Problem description: Extract from the entries below, exactly as given, only the lines from the line containing "X-66985Y112112D02*" to the line containing "X39353Y97700D02*", both lines included.

- Opening Delimiter -

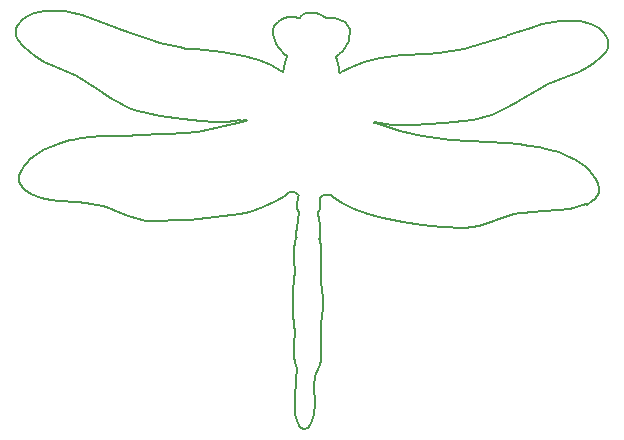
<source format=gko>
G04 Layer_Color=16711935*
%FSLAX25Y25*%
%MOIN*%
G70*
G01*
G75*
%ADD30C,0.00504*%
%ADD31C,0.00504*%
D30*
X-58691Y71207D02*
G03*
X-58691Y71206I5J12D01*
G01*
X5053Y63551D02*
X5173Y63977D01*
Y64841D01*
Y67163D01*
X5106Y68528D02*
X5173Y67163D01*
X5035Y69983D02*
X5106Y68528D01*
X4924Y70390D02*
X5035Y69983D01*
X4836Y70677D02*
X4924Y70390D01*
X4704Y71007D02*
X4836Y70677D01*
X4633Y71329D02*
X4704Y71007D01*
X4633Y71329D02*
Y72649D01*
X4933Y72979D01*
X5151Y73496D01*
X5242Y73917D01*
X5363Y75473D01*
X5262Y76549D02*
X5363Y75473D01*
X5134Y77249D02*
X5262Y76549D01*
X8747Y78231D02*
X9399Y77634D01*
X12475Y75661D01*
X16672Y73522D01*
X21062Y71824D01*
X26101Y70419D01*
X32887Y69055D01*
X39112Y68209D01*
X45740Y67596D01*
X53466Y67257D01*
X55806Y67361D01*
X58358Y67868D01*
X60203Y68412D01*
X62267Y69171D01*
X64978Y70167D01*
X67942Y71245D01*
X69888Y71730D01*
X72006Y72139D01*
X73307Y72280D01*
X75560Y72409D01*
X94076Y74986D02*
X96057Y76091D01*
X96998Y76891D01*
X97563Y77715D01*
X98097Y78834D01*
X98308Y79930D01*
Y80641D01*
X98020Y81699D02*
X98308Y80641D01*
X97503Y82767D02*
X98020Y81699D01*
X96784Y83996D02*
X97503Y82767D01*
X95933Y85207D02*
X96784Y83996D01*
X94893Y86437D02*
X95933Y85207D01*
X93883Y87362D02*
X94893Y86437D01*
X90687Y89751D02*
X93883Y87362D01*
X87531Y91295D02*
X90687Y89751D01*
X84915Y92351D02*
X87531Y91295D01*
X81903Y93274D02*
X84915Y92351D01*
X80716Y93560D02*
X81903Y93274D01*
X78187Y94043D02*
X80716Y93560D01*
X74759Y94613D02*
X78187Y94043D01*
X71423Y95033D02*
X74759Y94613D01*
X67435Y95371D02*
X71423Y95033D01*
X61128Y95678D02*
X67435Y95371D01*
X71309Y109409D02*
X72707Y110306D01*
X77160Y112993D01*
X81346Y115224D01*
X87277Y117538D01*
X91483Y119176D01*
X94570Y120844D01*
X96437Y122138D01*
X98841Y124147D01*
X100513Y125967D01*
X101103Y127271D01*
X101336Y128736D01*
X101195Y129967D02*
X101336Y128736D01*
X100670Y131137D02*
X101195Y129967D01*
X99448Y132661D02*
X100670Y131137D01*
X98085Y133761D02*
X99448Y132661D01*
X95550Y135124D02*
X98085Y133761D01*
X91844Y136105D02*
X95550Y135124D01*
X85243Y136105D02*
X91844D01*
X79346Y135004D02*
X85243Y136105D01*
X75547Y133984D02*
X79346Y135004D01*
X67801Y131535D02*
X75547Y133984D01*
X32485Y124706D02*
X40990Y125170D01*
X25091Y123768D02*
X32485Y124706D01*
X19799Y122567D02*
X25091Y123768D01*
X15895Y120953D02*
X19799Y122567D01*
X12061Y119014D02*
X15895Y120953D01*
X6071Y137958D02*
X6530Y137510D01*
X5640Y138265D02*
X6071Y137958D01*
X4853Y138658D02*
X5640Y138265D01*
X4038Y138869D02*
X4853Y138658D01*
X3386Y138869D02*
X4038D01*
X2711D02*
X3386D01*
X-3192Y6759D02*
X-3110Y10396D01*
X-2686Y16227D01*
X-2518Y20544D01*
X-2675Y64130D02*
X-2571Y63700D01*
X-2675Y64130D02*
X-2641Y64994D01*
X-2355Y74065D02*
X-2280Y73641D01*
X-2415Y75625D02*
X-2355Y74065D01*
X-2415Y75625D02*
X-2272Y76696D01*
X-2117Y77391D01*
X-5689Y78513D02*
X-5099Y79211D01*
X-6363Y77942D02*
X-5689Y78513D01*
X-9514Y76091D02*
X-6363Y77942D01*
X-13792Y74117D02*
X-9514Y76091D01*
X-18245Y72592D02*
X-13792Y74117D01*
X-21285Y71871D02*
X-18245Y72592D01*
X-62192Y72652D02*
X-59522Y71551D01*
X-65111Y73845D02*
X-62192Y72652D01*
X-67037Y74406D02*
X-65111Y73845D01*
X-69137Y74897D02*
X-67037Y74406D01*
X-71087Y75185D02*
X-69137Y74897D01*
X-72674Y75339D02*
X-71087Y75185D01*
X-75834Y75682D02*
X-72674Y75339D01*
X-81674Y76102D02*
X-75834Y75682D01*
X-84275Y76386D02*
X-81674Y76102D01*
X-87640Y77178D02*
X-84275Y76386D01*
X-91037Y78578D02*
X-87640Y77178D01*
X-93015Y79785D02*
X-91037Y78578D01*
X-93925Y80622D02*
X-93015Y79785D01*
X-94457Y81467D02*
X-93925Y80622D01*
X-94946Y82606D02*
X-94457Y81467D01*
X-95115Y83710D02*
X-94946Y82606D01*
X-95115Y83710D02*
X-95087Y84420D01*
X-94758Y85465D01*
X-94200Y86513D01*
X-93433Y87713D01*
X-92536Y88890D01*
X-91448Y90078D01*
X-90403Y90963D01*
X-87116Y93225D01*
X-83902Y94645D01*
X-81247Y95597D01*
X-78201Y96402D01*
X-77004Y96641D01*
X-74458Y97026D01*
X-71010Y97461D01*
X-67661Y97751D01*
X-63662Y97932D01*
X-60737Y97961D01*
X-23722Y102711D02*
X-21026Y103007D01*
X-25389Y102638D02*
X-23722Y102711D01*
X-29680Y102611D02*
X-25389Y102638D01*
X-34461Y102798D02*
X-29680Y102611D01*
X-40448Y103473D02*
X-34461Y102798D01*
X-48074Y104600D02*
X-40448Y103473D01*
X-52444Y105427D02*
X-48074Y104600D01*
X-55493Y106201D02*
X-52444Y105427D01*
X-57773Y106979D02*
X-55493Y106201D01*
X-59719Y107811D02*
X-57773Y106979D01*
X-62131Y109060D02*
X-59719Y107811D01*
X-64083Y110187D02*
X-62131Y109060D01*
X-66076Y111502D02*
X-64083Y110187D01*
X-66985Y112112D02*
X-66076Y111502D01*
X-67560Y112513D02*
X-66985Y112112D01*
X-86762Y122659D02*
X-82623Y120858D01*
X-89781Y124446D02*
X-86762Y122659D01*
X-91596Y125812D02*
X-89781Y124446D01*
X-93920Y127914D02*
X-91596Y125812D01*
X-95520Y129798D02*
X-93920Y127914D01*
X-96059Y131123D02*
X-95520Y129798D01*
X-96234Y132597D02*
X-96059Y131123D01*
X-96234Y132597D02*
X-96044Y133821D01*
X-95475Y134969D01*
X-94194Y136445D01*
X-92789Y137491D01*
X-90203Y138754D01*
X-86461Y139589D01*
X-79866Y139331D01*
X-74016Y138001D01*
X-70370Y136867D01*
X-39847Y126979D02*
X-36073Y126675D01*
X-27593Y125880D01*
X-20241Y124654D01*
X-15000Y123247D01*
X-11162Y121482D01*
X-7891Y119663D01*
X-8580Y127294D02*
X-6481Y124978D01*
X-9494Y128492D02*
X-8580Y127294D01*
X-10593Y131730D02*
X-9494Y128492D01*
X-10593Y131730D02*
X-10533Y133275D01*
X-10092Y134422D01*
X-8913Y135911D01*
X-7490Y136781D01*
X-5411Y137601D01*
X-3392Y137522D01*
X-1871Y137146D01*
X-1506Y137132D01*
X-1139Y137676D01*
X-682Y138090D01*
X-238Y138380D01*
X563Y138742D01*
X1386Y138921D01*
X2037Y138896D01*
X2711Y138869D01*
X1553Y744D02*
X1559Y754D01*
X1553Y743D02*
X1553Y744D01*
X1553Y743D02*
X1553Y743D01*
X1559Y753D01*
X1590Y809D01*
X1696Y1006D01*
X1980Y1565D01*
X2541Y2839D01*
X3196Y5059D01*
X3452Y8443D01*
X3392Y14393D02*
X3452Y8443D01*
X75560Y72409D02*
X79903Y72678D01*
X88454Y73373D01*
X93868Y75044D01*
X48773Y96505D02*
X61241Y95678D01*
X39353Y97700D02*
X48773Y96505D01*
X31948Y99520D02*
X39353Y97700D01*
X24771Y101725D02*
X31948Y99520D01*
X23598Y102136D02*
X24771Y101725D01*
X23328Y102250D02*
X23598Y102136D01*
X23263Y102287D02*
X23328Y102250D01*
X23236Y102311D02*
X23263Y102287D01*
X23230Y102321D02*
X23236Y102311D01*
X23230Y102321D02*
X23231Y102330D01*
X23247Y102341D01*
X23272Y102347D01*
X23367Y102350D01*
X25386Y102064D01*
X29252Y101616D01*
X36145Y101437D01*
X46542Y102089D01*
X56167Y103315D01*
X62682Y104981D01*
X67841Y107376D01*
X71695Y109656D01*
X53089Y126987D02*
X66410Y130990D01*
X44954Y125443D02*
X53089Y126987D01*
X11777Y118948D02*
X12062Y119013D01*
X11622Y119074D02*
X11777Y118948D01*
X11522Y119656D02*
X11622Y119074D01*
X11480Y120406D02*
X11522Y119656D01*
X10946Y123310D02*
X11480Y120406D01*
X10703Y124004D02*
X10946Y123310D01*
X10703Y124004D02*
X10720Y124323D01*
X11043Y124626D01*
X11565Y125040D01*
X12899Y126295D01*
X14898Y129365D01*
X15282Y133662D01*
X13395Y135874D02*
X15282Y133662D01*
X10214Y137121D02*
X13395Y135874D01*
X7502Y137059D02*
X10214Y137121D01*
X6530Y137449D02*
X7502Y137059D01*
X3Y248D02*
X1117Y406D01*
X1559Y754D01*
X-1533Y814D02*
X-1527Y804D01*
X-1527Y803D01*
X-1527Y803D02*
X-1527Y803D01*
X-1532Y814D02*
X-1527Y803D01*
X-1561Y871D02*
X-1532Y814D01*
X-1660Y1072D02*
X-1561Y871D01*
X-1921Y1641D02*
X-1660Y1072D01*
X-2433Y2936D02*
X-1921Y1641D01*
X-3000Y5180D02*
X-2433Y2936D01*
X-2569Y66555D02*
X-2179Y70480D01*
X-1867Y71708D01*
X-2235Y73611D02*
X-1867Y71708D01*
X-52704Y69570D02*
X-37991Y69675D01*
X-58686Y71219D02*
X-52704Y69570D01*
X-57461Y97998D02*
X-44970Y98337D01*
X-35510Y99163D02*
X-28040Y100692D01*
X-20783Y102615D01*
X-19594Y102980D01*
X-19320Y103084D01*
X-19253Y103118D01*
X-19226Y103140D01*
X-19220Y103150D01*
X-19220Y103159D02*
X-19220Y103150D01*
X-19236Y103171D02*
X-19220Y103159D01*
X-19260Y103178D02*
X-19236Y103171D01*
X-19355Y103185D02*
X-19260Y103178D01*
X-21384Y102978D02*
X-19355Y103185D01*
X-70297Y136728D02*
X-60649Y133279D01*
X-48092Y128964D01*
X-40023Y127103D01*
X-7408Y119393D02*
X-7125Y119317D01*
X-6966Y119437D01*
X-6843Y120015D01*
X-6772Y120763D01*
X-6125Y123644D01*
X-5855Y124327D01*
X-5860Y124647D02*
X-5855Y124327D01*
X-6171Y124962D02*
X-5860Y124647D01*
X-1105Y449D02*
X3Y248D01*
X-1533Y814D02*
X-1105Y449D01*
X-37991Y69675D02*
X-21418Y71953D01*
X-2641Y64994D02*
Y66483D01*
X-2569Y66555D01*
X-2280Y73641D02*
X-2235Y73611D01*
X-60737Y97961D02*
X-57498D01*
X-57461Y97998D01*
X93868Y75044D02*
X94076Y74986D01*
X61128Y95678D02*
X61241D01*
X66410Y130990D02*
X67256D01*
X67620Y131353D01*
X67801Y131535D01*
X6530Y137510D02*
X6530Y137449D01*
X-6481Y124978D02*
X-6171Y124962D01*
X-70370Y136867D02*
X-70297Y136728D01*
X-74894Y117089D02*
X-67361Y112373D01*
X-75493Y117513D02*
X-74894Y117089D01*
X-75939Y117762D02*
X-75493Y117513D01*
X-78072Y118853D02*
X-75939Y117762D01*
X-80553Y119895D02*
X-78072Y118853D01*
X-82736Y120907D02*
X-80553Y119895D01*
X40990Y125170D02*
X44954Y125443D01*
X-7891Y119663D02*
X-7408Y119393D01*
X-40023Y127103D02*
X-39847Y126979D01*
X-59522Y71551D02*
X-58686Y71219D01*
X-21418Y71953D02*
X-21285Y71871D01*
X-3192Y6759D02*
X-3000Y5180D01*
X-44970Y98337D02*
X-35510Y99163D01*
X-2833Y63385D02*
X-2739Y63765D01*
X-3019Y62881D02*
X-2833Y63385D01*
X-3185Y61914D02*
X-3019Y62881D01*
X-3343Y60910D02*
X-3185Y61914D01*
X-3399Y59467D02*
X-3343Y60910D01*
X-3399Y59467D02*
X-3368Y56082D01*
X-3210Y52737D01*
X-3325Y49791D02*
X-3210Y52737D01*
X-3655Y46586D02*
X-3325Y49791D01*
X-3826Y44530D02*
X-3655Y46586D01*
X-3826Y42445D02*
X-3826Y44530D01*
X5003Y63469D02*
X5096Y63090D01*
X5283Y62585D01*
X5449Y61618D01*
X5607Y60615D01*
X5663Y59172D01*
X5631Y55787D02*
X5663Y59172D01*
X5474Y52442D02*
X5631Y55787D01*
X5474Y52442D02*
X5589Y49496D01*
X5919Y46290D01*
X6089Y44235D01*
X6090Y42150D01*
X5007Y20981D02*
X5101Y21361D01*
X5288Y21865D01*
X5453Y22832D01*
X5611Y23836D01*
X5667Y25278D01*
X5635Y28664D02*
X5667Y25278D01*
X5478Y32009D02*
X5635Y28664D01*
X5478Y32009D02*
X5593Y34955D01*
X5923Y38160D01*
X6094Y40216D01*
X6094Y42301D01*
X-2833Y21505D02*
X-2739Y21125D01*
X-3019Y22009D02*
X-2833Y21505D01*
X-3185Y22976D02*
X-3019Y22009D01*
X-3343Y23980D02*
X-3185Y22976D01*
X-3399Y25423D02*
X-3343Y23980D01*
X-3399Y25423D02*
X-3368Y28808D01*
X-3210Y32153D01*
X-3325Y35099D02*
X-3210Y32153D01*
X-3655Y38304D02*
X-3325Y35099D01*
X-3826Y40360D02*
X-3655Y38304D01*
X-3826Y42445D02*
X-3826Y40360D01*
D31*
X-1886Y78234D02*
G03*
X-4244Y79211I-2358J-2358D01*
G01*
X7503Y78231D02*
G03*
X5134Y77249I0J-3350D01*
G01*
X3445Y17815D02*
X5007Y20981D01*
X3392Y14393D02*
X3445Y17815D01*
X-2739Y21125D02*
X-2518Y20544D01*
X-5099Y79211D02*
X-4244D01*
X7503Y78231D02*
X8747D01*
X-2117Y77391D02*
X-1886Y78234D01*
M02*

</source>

- Closing Delimiter -

Solution for this problem:
X-66985Y112112D02*
X-66076Y111502D01*
X-67560Y112513D02*
X-66985Y112112D01*
X-86762Y122659D02*
X-82623Y120858D01*
X-89781Y124446D02*
X-86762Y122659D01*
X-91596Y125812D02*
X-89781Y124446D01*
X-93920Y127914D02*
X-91596Y125812D01*
X-95520Y129798D02*
X-93920Y127914D01*
X-96059Y131123D02*
X-95520Y129798D01*
X-96234Y132597D02*
X-96059Y131123D01*
X-96234Y132597D02*
X-96044Y133821D01*
X-95475Y134969D01*
X-94194Y136445D01*
X-92789Y137491D01*
X-90203Y138754D01*
X-86461Y139589D01*
X-79866Y139331D01*
X-74016Y138001D01*
X-70370Y136867D01*
X-39847Y126979D02*
X-36073Y126675D01*
X-27593Y125880D01*
X-20241Y124654D01*
X-15000Y123247D01*
X-11162Y121482D01*
X-7891Y119663D01*
X-8580Y127294D02*
X-6481Y124978D01*
X-9494Y128492D02*
X-8580Y127294D01*
X-10593Y131730D02*
X-9494Y128492D01*
X-10593Y131730D02*
X-10533Y133275D01*
X-10092Y134422D01*
X-8913Y135911D01*
X-7490Y136781D01*
X-5411Y137601D01*
X-3392Y137522D01*
X-1871Y137146D01*
X-1506Y137132D01*
X-1139Y137676D01*
X-682Y138090D01*
X-238Y138380D01*
X563Y138742D01*
X1386Y138921D01*
X2037Y138896D01*
X2711Y138869D01*
X1553Y744D02*
X1559Y754D01*
X1553Y743D02*
X1553Y744D01*
X1553Y743D02*
X1553Y743D01*
X1559Y753D01*
X1590Y809D01*
X1696Y1006D01*
X1980Y1565D01*
X2541Y2839D01*
X3196Y5059D01*
X3452Y8443D01*
X3392Y14393D02*
X3452Y8443D01*
X75560Y72409D02*
X79903Y72678D01*
X88454Y73373D01*
X93868Y75044D01*
X48773Y96505D02*
X61241Y95678D01*
X39353Y97700D02*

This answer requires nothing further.